FFRF is pleased to announce that its lawsuit against Shelton, Conn., has been successfully settled after the city halted its discriminatory policy.
FFRF, with local member Jerome Bloom, filed a federal lawsuit in U.S. District Court, Connecticut, in March 2016, after the city refused to allow them to place a nonreligious winter solstice display in Constitution Park. Yet, the city had allowed the American Legion to place a religious display featuring “heralding angels” there every December for at least four years. FFRF sued over impermissible viewpoint discrimination.
The city had even deemed FFRF’s proposed display “offensive to many.” FFRF’s display reads: “At this Season of the Winter Solstice, may reason prevail. There are no gods, no devils, no angels, no heaven or hell. There is only our natural world. Religion is but myth and superstition that hardens hearts and enslaves minds.”
The joint settlement agreement indicates the city agrees not to allow private unattended displays in Constitution Park. The city agreed that anywhere it “allows private parties to erect unattended displays . . . it will allow plaintiffs to erect a display in that park, without regard to the content or viewpoint . . . so long as plaintiffs’ display complies with any neutral, written city policies regarding such displays.”
It also formally stipulates that Huntington Green, an open space in the city, is a “public forum for private unattended displays.”
Late last year, the city disallowed displays in Constitution Park, including the American Legion’s angel display. It also permitted FFRF to place its winter solstice display in Huntington Park, where the city also permitted a Christian nativity display. Unfortunately, FFRF’s sign was mutilated and destroyed.
The city also agreed to pay FFRF its filing fees and other legal costs of $936.50.
“We are pleased the city of Shelton will no longer discriminate against atheists and other nonbelievers in its public forums, and that it has closed the forum at Constitution Park,” says FFRF Co-President Dan Barker.

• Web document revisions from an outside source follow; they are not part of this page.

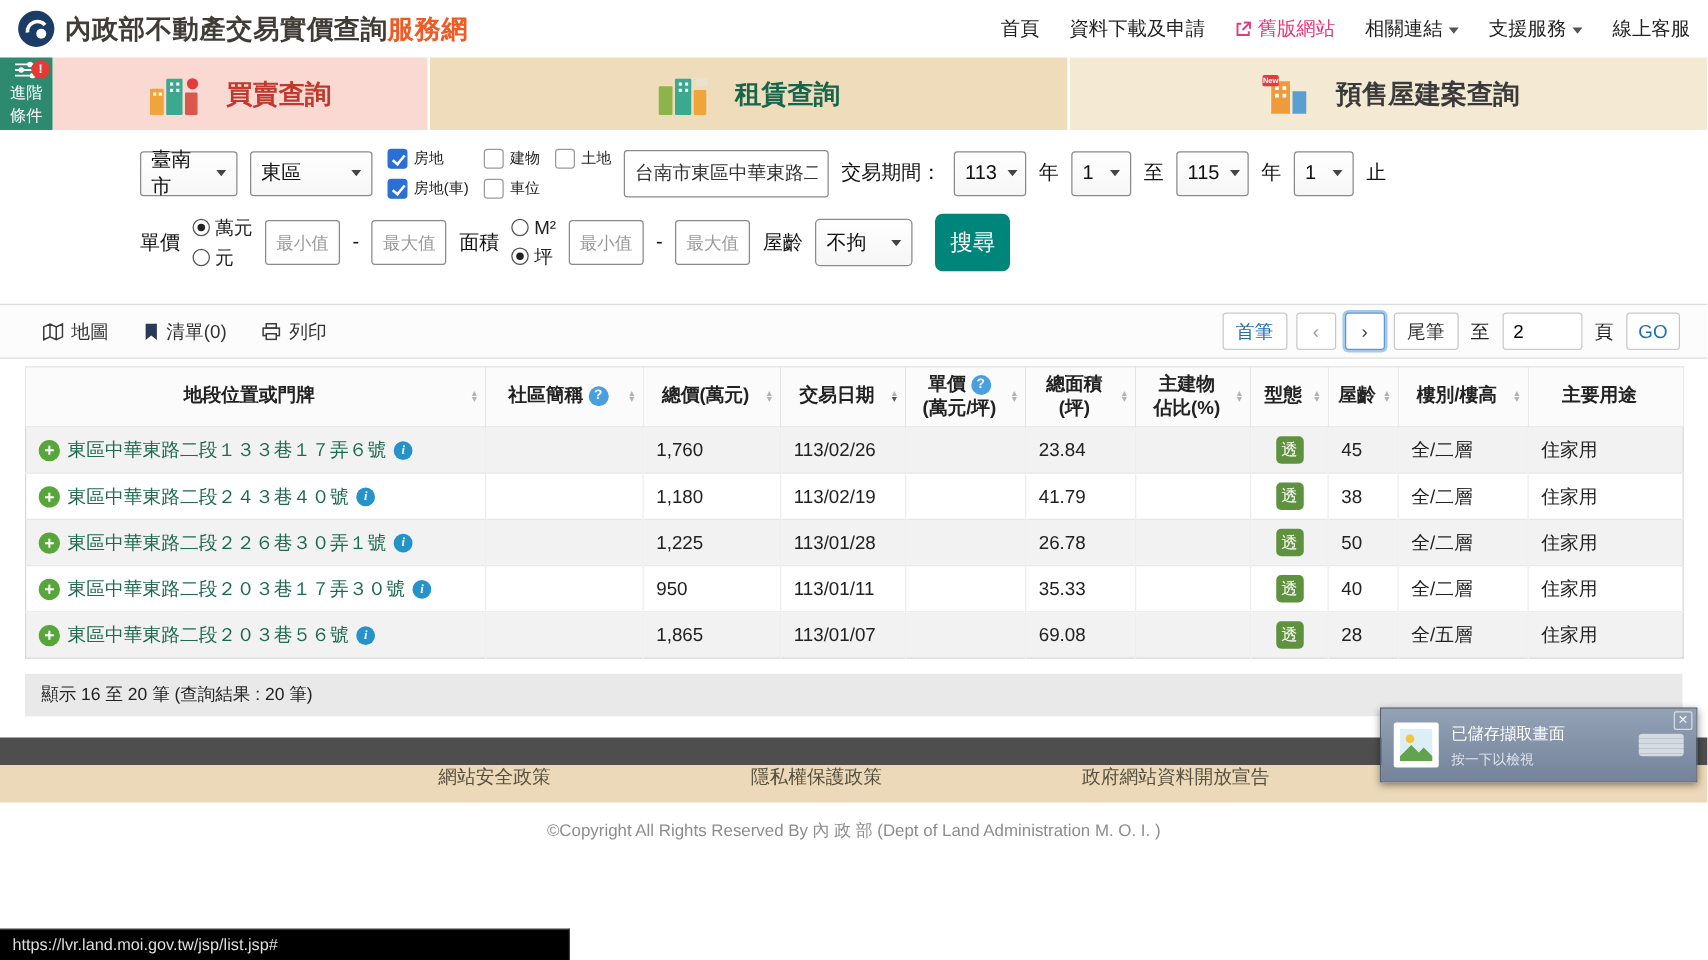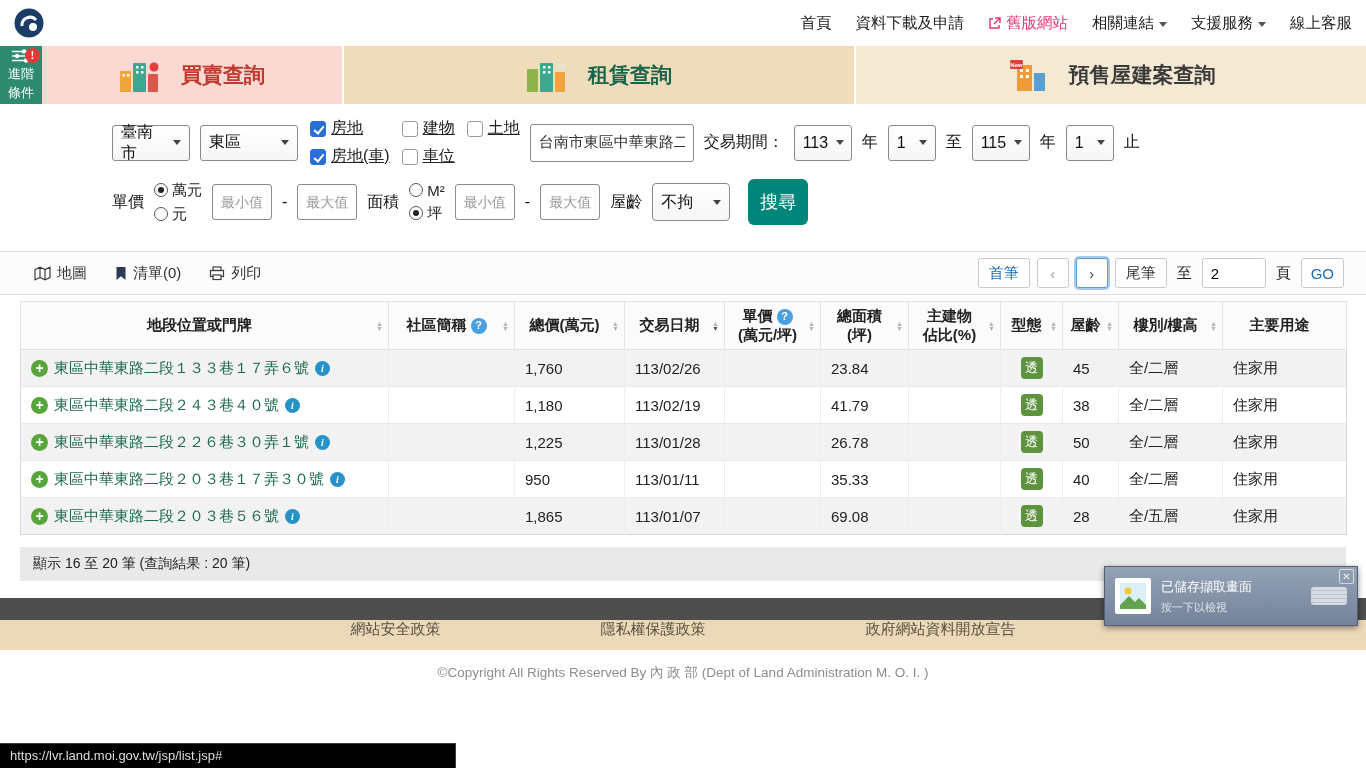--- a/index.html
+++ b/index.html
@@ -28,21 +28,21 @@
   .tab-project { flex:1; background:#f4e9d3; color:#3a3a3a; }
   
   .search-panel { padding:14px 10px 16px 112px; background:#fff; }
   .form-row { display:flex; align-items:center; gap:10px; }
   .form-row2 { margin-top:12px; }
   .sel { height:36px; background:linear-gradient(#fff,#f6f6f6); border:1px solid #8a8a8a; border-radius:3px; display:inline-flex; align-items:center; justify-content:space-between; padding:0 8px; font-size:16px; color:#111; gap:8px; cursor:pointer; flex:0 0 auto; }
   .sel-caret { width:0; height:0; border-left:4px solid transparent; border-right:4px solid transparent; border-top:5px solid #444; }
   .sel-city { width:78px; } .sel-district { width:98px; }
   .sel-year { width:58px; } .sel-month { width:48px; }
   .sel-age { width:78px; height:38px; border-radius:4px; }
-  .cb-grid { display:grid; grid-template-columns:auto auto auto; column-gap:12px; row-gap:7px; font-size:16px; margin-left:2px;text-decoration:underline; }
+  .cb-grid { display:grid; grid-template-columns:auto auto auto; column-gap:12px; row-gap:7px; font-size:12px; margin-left:2px; }
   .cb { display:flex; align-items:center; gap:5px; cursor:pointer; white-space:nowrap; }
   .cb-box { width:16px; height:16px; border-radius:3px; border:1px solid #9a9a9a; background:#fff; position:relative; flex:0 0 auto; }
   .cb-box.checked { background:#2a6fd6; border-color:#2a6fd6; }
   .cb-box.checked::after { content:""; position:absolute; left:5px; top:2px; width:4px; height:8px; border:solid #fff; border-width:0 2px 2px 0; transform:rotate(40deg); }
   .addr-input { width:164px; height:38px; border:1px solid #8a8a8a; border-radius:3px; padding:0 8px; font-size:15px; color:#333; }
   .form-label { font-size:16px; color:#111; white-space:nowrap; }
   .radio-stack { display:flex; flex-direction:column; gap:5px; font-size:15px; }
   .radio { display:flex; align-items:center; gap:4px; cursor:pointer; white-space:nowrap; }
   .rad { width:14px; height:14px; border-radius:50%; border:1px solid #555; background:#fff; position:relative; flex:0 0 auto; }
   .rad.on::after { content:""; position:absolute; inset:3px; border-radius:50%; background:#222; }
@@ -99,20 +99,21 @@
 <body>
 
 <div class="header">
   <span class="logo">
     <svg width="30" height="30" viewBox="0 0 30 30">
       <circle cx="15" cy="15" r="14.5" fill="#1b3c66"></circle>
       <path d="M8 18 a8 8 0 0 1 14 -6" stroke="#fff" stroke-width="3" fill="none"></path>
       <circle cx="19" cy="19" r="4" fill="#fff"></circle>
     </svg>
   </span>
+  <span class="site-title"><span>內政部不動產交易實價查詢</span><span class="accent">服務網</span></span>
   <div class="top-nav">
     <span class="nav-item">首頁</span>
     <span class="nav-item">資料下載及申請</span>
     <span class="nav-item nav-old">
       <svg width="13" height="13" viewBox="0 0 13 13">
           <path d="M5 2 H2 V11 H11 V8" fill="none" stroke="#e13a7a" stroke-width="1.5"></path>
           <path d="M7 1 H12 V6 M12 1 L6 7" fill="none" stroke="#e13a7a" stroke-width="1.5"></path>
         </svg>
       <span>舊版網站</span>
     </span>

Barker indicated that FFRF and Bloom will continue to erect a winter solstice display in Huntington Green as long as religious displays are put up, and added: “We question that it’s truly a public forum if dissenting points of view are vandalized. We’ll be back in December, but will be asking for additional protection of our display.”
FFRF thanks Jerome Bloom for making possible the legal victory.
FFRF was represented by attorney Laurence J. Cohen, of Springfield, Mass., with FFRF Attorneys Elizabeth Cavell and Ryan Jayne, who is FFRF’s Eric Stone Legal Fellow, serving as co-counsel.